Hyperthreading, “Cores”, and Terminology

  • Several comments criticize treating a 12-core/24-thread CPU as “24 cores”; OSes and clouds expose “vCPUs” that map 1:1 to hardware threads, which misleads people into assuming linear scaling.
  • Analogies (two chefs/one stove, 2‑ply toilet paper) emphasize that SMT threads share execution units and are not equivalent to full cores.
  • Some note real, observable differences between SMT siblings and separate cores (e.g., TLB flush effects, shared caches, memory bandwidth).

When Hyperthreading Helps or Hurts

  • Impact is heavily workload‑ and architecture‑dependent.
    • Database and multi-user/IO-bound systems often see ~10–20% or more throughput gains, sometimes even at moderate utilization.
    • HPC and tightly vectorized, memory‑bandwidth‑bound workloads often see little or negative benefit; disabling SMT can simplify tuning.
  • SMT can interact with thermal limits and turbo behavior but usually doesn’t dominate power; multi-core and vector units matter more.
  • There’s debate over architectures: AMD SMT is said to behave “closer to a full core” in some Zen generations, IBM POWER leans heavily on many-way SMT, while Intel’s HT often delivers smaller incremental gains.

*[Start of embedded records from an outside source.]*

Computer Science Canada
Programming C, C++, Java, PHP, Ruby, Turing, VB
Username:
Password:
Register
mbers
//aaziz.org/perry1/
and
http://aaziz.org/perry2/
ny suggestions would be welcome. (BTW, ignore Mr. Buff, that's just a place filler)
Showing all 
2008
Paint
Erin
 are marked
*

CPU Utilization as a Misleading Metric

  • Many point out utilization is formally “fraction of time not idle,” not “fraction of maximum useful work.” That’s well-defined but often misinterpreted.
  • Non-linearities from shared caches, memory bandwidth, interconnects, spinlocks, and frequency scaling mean 60% vs 80% utilization can correspond to dramatically different latency.
  • Typical 1–60s averaging windows hide 10–100ms bursts that actually drive latency SLOs. Some advocate measuring short-window p99/p100 CPU usage instead.
  • Power draw and temperature, or instructions-per-cycle (IPC), sometimes correlate better with “real” work than %CPU alone, but are themselves non-linear and hard to interpret.

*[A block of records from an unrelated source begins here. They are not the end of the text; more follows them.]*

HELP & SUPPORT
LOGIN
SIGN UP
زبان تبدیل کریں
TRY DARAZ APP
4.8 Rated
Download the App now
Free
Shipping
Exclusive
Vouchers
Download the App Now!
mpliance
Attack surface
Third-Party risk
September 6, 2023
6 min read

Queueing Theory and Capacity Planning

  • Multiple commenters connect this to classic queueing theory: above roughly 60% utilization, queueing delay grows quickly; around 80% it can explode, depending on workload.
  • Some SREs treat 40–60% average CPU as “effectively full” for latency-sensitive systems, scaling out before hitting higher plateaus. Others argue IO‑bound apps can safely run hotter.

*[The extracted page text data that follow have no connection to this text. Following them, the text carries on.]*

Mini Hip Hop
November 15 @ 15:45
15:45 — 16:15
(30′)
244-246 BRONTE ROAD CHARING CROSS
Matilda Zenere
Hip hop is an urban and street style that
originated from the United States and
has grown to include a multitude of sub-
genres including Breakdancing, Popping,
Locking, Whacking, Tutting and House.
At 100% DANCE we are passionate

Benchmarks, Tooling, and Alternatives

  • stress-ng is noted as designed to max out components, not mimic real apps; real workloads (nginx, memcached, databases) often show “hockey stick” degradation near saturation.
  • Suggested tools/metrics: perf/ftrace for stalls and IPC, load average and run queue length, queue depth, RPS/latency, power usage, GPU FLOPs vs theoretical peak, etc.
  • Some argue utilization remains a useful “semi-crude” indicator when combined with business metrics (latency, RPS) and proper load testing.

Other Themes

  • OS accounting mostly counts scheduled time; busy-waiting and memory stalls still show as “busy.”
  • Hyperthreading is disabled by default in some security-focused OSes; SMT also interacts with per-core licensing.
  • Several note that both CPU % and memory reporting in mainstream OS tools are simplistic and often misunderstood, yet still widely relied upon.